Now, being that these are both sugars, and both glucose-fructose, and that the sucrose gets broken down to separate molecules by your saliva and stomach enzymes, these are equivalent. Sugar is one nutrient that will cause any animal to consume it even if not hungry; yes, something is sweet and the animal (human?) wants more of it even though it's not particularly hungry, imagine that.
Besides the refinement process and trace impurities, there's no real difference here.
Corn sugar
There was a really good book on this whose name is escaping me that I will probably fill back in with an edit momentarily.
edit: Omnivore's Dilemma
Another side effect of that book is never wanting to eat any corn products ever again, up to and including corn-fed cattle.
Lots of sauces and dressings use it as an emulsifier. Bread almost always has it as well. For the most part, if you eat packaged stuff, it's almost always there.
They got their fucking research money from PEPSICO.
PEPSICOOOOO
It's not just that we're eating more... we're that we're far more sedentary. Less farming and construction work, less moving about, less working outside. More sitting on our asses and working on computers.
The introduction of HFCS into things that don't normally have sugar bothers me.
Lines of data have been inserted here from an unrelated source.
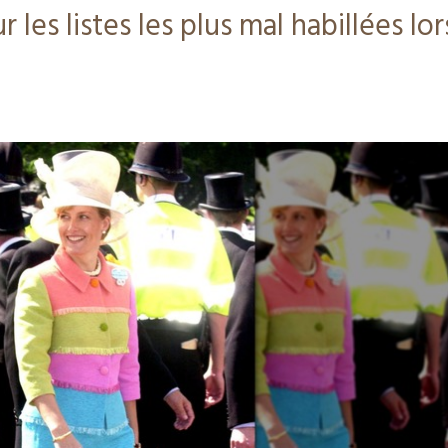
 les listes les plus mal habillées lor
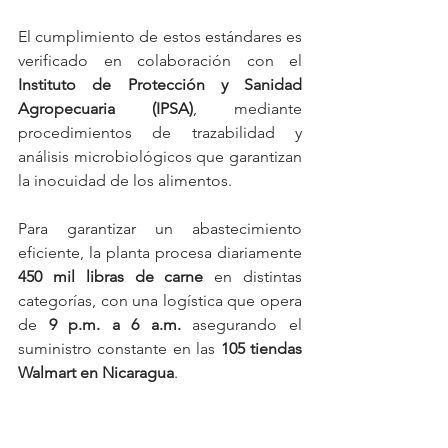
El cumplimiento de estos estándares es 
verificado en colaboración con el 
Instituto de Protección y Sanidad 
Agropecuaria (IPSA)
, mediante 
procedimientos de trazabilidad y 
análisis microbiológicos que garantizan 
la inocuidad de los alimentos.
Para garantizar un abastecimiento 
eficiente, la planta procesa diariamente 
450 mil libras de carne
 en distintas 
categorías, con una logística que opera 
de 
9 p.m. a 6 a.m.
 asegurando el 
suministro constante en las 
105 tiendas 
Walmart en Nicaragua
.
Baldizón enfatizó la 
importancia de esta 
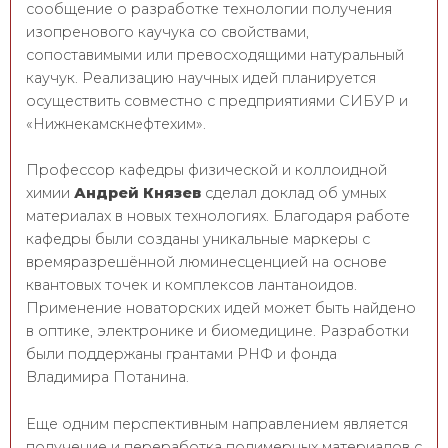
сообщение о разработке технологии получения
изопренового каучука со свойствами,
сопоставимыми или превосходящими натуральный
каучук. Реализацию научных идей планируется
осуществить совместно с предприятиями СИБУР и
«Нижнекамскнефтехим».
Профессор кафедры физической и коллоидной
химии
Андрей Князев
сделал доклад об умных
материалах в новых технологиях. Благодаря работе
кафедры были созданы уникальные маркеры с
времяразрешённой люминесценцией на основе
квантовых точек и комплексов лантаноидов.
Применение новаторских идей может быть найдено
в оптике, электронике и биомедицине. Разработки
были поддержаны грантами РНФ и фонда
Владимира Потанина.
Еще одним перспективным направлением является
получение и переработка полимерных материалов с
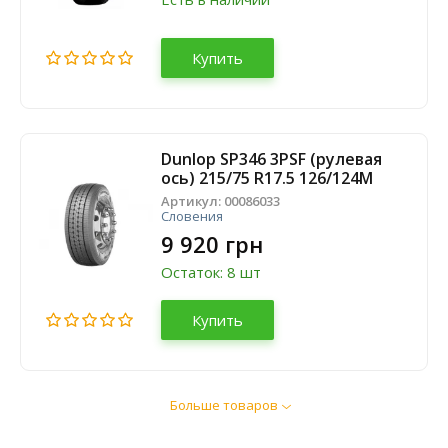
Купить
Dunlop SP346 3PSF (рулевая
ось) 215/75 R17.5 126/124M
Артикул:
00086033
Словения
9 920 грн
Остаток: 8 шт
Купить
Больше товаров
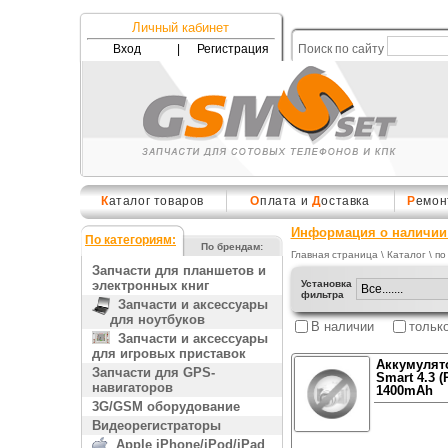
Личный кабинет
Вход
|
Регистрация
Поиск по сайту
К
аталог товаров
О
плата и
Д
оставка
Р
емон
Информация о наличии 
По категориям:
По брендам:
Главная страница
\
Каталог
\ по
Запчасти для планшетов и
электронных книг
Установка
фильтра
Запчасти и аксессуары
для ноутбуков
В наличии
тольк
Запчасти и аксессуары
для игровых приставок
Аккумулят
Запчасти для GPS-
Smart 4.3 
навигаторов
1400mAh
3G/GSM оборудование
Видеорегистраторы
Apple iPhone/iPod/iPad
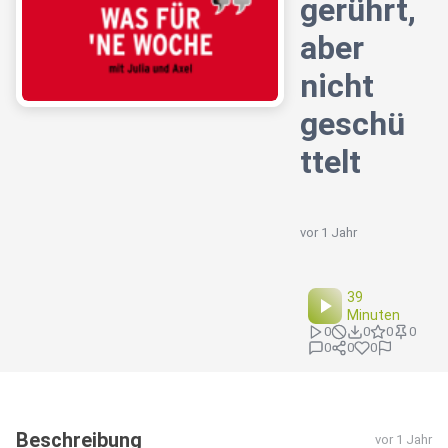
gerührt,
aber
nicht
geschü
ttelt
vor 1 Jahr
39
Minuten
0
0
0
0
0
0
0
Beschreibung
vor 1 Jahr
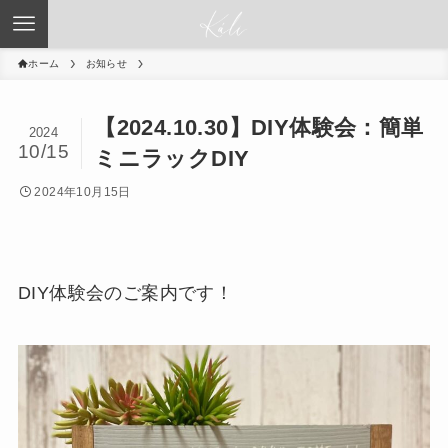
ホーム
お知らせ
【2024.10.30】DIY体験会：簡単
2024
10/15
ミニラックDIY
2024年10月15日
DIY体験会のご案内です！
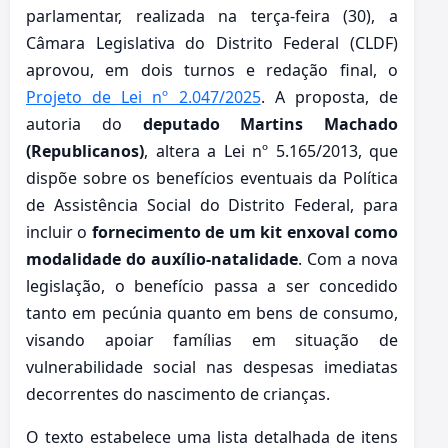
parlamentar, realizada na terça-feira (30), a
Câmara Legislativa do Distrito Federal (CLDF)
aprovou, em dois turnos e redação final, o
Projeto de Lei nº 2.047/2025
. A proposta, de
autoria do
deputado Martins Machado
(Republicanos)
, altera a Lei nº 5.165/2013, que
dispõe sobre os benefícios eventuais da Política
de Assistência Social do Distrito Federal, para
incluir o
fornecimento de um kit enxoval como
modalidade do auxílio-natalidade
. Com a nova
legislação, o benefício passa a ser concedido
tanto em pecúnia quanto em bens de consumo,
visando apoiar famílias em situação de
vulnerabilidade social nas despesas imediatas
decorrentes do nascimento de crianças.
O texto estabelece uma lista detalhada de itens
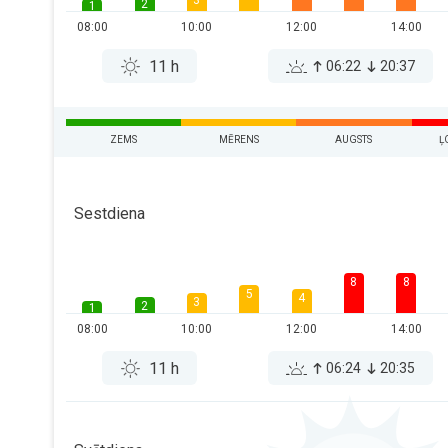
3
2
1
08:00
10:00
12:00
14:00
11 h
06:22
20:37
ZEMS
MĒRENS
AUGSTS
Ļ
Sestdiena
8
8
5
4
3
2
1
08:00
10:00
12:00
14:00
11 h
06:24
20:35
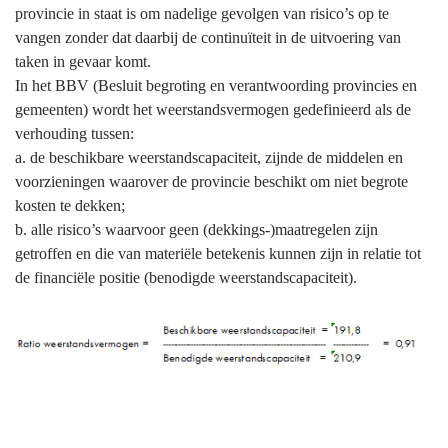
naar
provincie in staat is om nadelige gevolgen van risico’s op te
navigatie
vangen zonder dat daarbij de continuïteit in de uitvoering van
-
taken in gevaar komt.
Weerstandsvermogen
In het BBV (Besluit begroting en verantwoording provincies en
en
gemeenten) wordt het weerstandsvermogen gedefinieerd als de
risicobeheersing
verhouding tussen:
-
a. de beschikbare weerstandscapaciteit, zijnde de middelen en
Ratio
voorzieningen waarover de provincie beschikt om niet begrote
weerstandsvermogen
kosten te dekken;
b. alle risico’s waarvoor geen (dekkings-)maatregelen zijn
getroffen en die van materiële betekenis kunnen zijn in relatie tot
de financiële positie (benodigde weerstandscapaciteit).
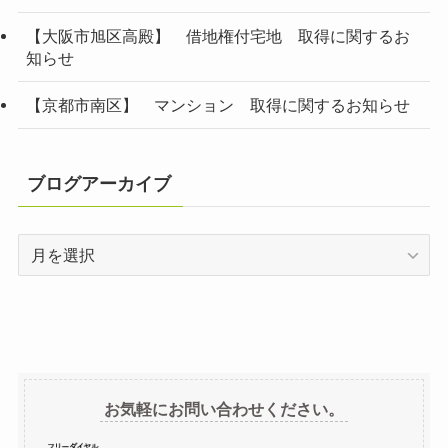
【大阪市旭区高殿】 借地権付宅地 取得に関するお
知らせ
【京都市南区】 マンション 取得に関するお知らせ
ブログアーカイブ
ブ
ロ
グ
ア
ー
カ
イ
お気軽にお問い合わせください。
ブ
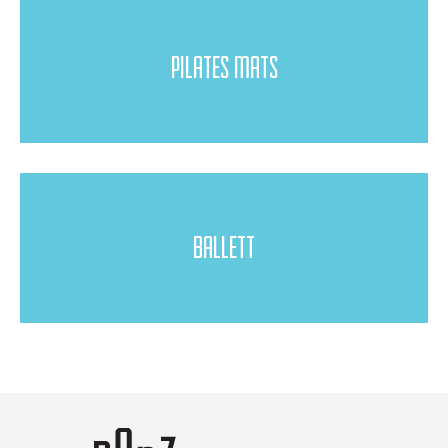
PILATES MATS
BALLETT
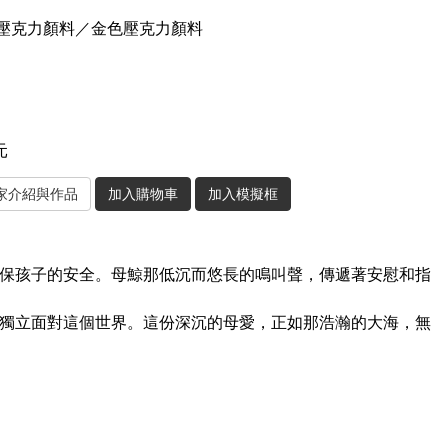
／壓克力顏料／金色壓克力顏料
元
保孩子的安全。母鯨那低沉而悠長的鳴叫聲，傳遞著安慰和指
獨立面對這個世界。這份深沉的母愛，正如那浩瀚的大海，無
However, it being in soda and the like is no problem for me.
https://steamcommunity.com/profiles/76561197970666737/
Pepsi tastes like ass. So does cane sugar cocacola. Along with all diet sodas.
That's fucking hilarious, even though comparing HFCS to the Nazis is really quite a stretch.
We have a Dr. Pepper bottling plant here in town and they make pure cane DP. It tastes so much better than HFCS sodas that I don't get regular DP anymore. Bluefoxicy's opinion on cane sodas is noted.
Jones Soda actually makes good stuff. Cane Coke is shit. When I make cola, I use unrefined demerara and muscovado sugars (cane, but not white cane sugar that's been processed to hell); I seem to have oversweetened the last batch this way, and need to back off a little. I force carbonated it instead of using yeast to reduce some of the sugar, so maybe a good couple ounces needs to not be in there....
And how does your non-HFCS soda taste?
Also, if Jones Soda makes non-HFCS soda I was previously unaware. Is that the case?
Maybe it's in my head but I like the taste better than the US version.
Well, I certainly don't think the video is meant to actually compare HFCS to Nazis. I think the point is to illustrate how idiotic those commercials are and how they could use the same god damned dialogue for anything.
"Oh god! You're eating that?"
"Eating what?"
"That newborn infant! You know what they say about eating newborn infants?"
"What?"
"Uhhhh.... uhhh...."
"That they're delicious, easy to cook, very tender, and okay in moderation?"
"Well, shucks! You're right. Give me one of those newborn infants to chow down on!"
Ammonium bicarbonate and sodium chloride are both salts.
It doesnt taste as good. And they use it in stuff that would have no cane sugar. And those subsidies are bullshit.
All I fucking want is some European recipe Fanta.
See that's what I always tell people but they still give me strange looks.